▶ Work to complete:
Stop at the line that contains "Plaintiff R. Thomas". Until then, set down each line of the records exactly, beginning with the first, and skip pictures.

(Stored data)
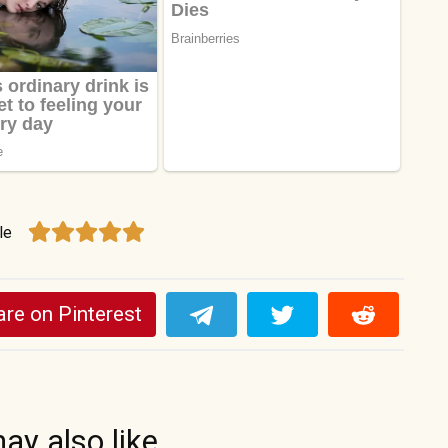
le
re on Pinterest
ay also like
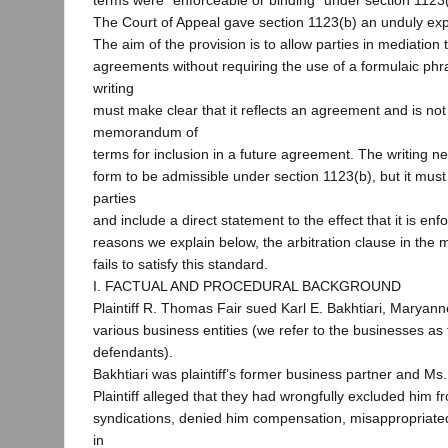
terms were “enforceable or binding” under section 1123(
The Court of Appeal gave section 1123(b) an unduly ex
The aim of the provision is to allow parties in mediation 
agreements without requiring the use of a formulaic ph
writing
must make clear that it reflects an agreement and is not
memorandum of
terms for inclusion in a future agreement. The writing ne
form to be admissible under section 1123(b), but it must
parties
and include a direct statement to the effect that it is enf
reasons we explain below, the arbitration clause in th
fails to satisfy this standard.
I. FACTUAL AND PROCEDURAL BACKGROUND
Plaintiff R. Thomas Fair sued Karl E. Bakhtiari, Maryann
various business entities (we refer to the businesses as 
defendants).
Bakhtiari was plaintiff’s former business partner and Ms.
Plaintiff alleged that they had wrongfully excluded him f
syndications, denied him compensation, misappropriate
in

▶ Task answer:
le
re on Pinterest
ay also like
terms were “enforceable or binding” under section 1123(
The Court of Appeal gave section 1123(b) an unduly ex
The aim of the provision is to allow parties in mediation 
agreements without requiring the use of a formulaic ph
writing
must make clear that it reflects an agreement and is not
memorandum of
terms for inclusion in a future agreement. The writing ne
form to be admissible under section 1123(b), but it must
parties
and include a direct statement to the effect that it is enf
reasons we explain below, the arbitration clause in th
fails to satisfy this standard.
I. FACTUAL AND PROCEDURAL BACKGROUND
Plaintiff R. Thomas Fair sued Karl E. Bakhtiari, Maryann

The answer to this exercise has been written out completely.